El tiempo libre se invertirá en las artes y las ciencias, en la política y el progreso moral de la humanidad. "Puesto que los hombres no estarán cansados en su tiempo libre, no querrán sólo distracciones pasivas e insípidas" y muchos dedicarán sus esfuerzos a "tareas de interés público". La conclusión de Bertrand Russell es impactante por ser muy de sentido común: "Los métodos de producción modernos nos han dado la posibilidad de la paz y la seguridad para todos; en vez de esto, hemos elegido el exceso de trabajo para unos y la inanición para otros. Hasta aquí, hemos sido tan activos como lo éramos antes de que hubiese máquinas; en esto, hemos sido unos necios, pero no hay razón para seguir necios para siempre". 
 
Pero sí hay una razón y se llama capitalismo. Sin embargo, Russell, como Keynes, piensan que es una cuestión de necedad o de humana insensatez. Russell opina que es porque nos han implantado una ética del trabajo delirante.

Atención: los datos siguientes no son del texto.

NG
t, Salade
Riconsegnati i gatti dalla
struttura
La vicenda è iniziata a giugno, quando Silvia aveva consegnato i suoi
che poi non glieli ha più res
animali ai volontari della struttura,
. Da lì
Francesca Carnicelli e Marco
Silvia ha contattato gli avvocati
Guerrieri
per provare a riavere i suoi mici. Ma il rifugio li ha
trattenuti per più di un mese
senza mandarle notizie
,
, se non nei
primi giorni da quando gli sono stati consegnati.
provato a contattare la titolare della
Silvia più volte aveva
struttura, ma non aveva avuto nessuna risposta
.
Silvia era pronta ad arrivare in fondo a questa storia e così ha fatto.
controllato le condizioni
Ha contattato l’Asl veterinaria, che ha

Estamos empeñados en que "el trabajo es un deber". Empeñados en que "el pobre no sabría cómo emplear tanto tiempo libre". De ahí su angustiosa pregunta: "¿Qué sucederá cuando se alcance el punto en que todo el mundo pueda vivir cómodamente sin trabajar muchas horas?". Pero Russell (como Keynes) se preocupaba inútilmente.
 
Los tiempos iban a demostrar que, mientras siguiera existiendo el capitalismo, eso no sucedería jamás, sino todo lo contrario. Gozamos ahora de desarrollos técnicos inimaginables para él (y para Keynes). Y no ha aumentado el tiempo libre, sino la amenaza del paro y la precariedad. Y para muchos, en las fábricas de la globalización, el trabajo excesivo. Y sería demasiado sarcástico eso de intentar convencer a los precarios y los parados de que si se empeñan en trabajar es porque hay una "ética del trabajo" que les tiene abducidos. No es una cuestión ética. Es una cuestión económica, que tiene que ver con un sistema que Lafargue y Marx hacían muy bien en llamar "capitalista". 
 
El capitalismo es un sistema económico que, por su propia naturaleza, es incapaz de ir despacio, es incapaz de no crecer, incapaz de pararse. Esto que en otros tiempos fue celebrado como eficiencia, productividad y progreso, es, hoy en día, la mayor objeción. El capitalismo ya no cabe en el mundo, no puede seguir creciendo un 3 por ciento anual en un mundo redondo que no puede crecer, sino que más bien agota sus recursos. Y a esta objeción fatal, hay que añadir la de las lágrimas de Brielle, unidas a la perplejidad de Keynes y de Russell: es insensato, absurdo, disparatado, indignante e injusto que el capitalismo nos siga impidiendo reducir la jornada laboral; para poder gozar del tiempo libre y para ralentizar nuestro rodar sin frenos hacia el abismo ecológico. El capitalismo es ahora mismo, más que nunca lo fue, el enemigo número uno de la Humanidad.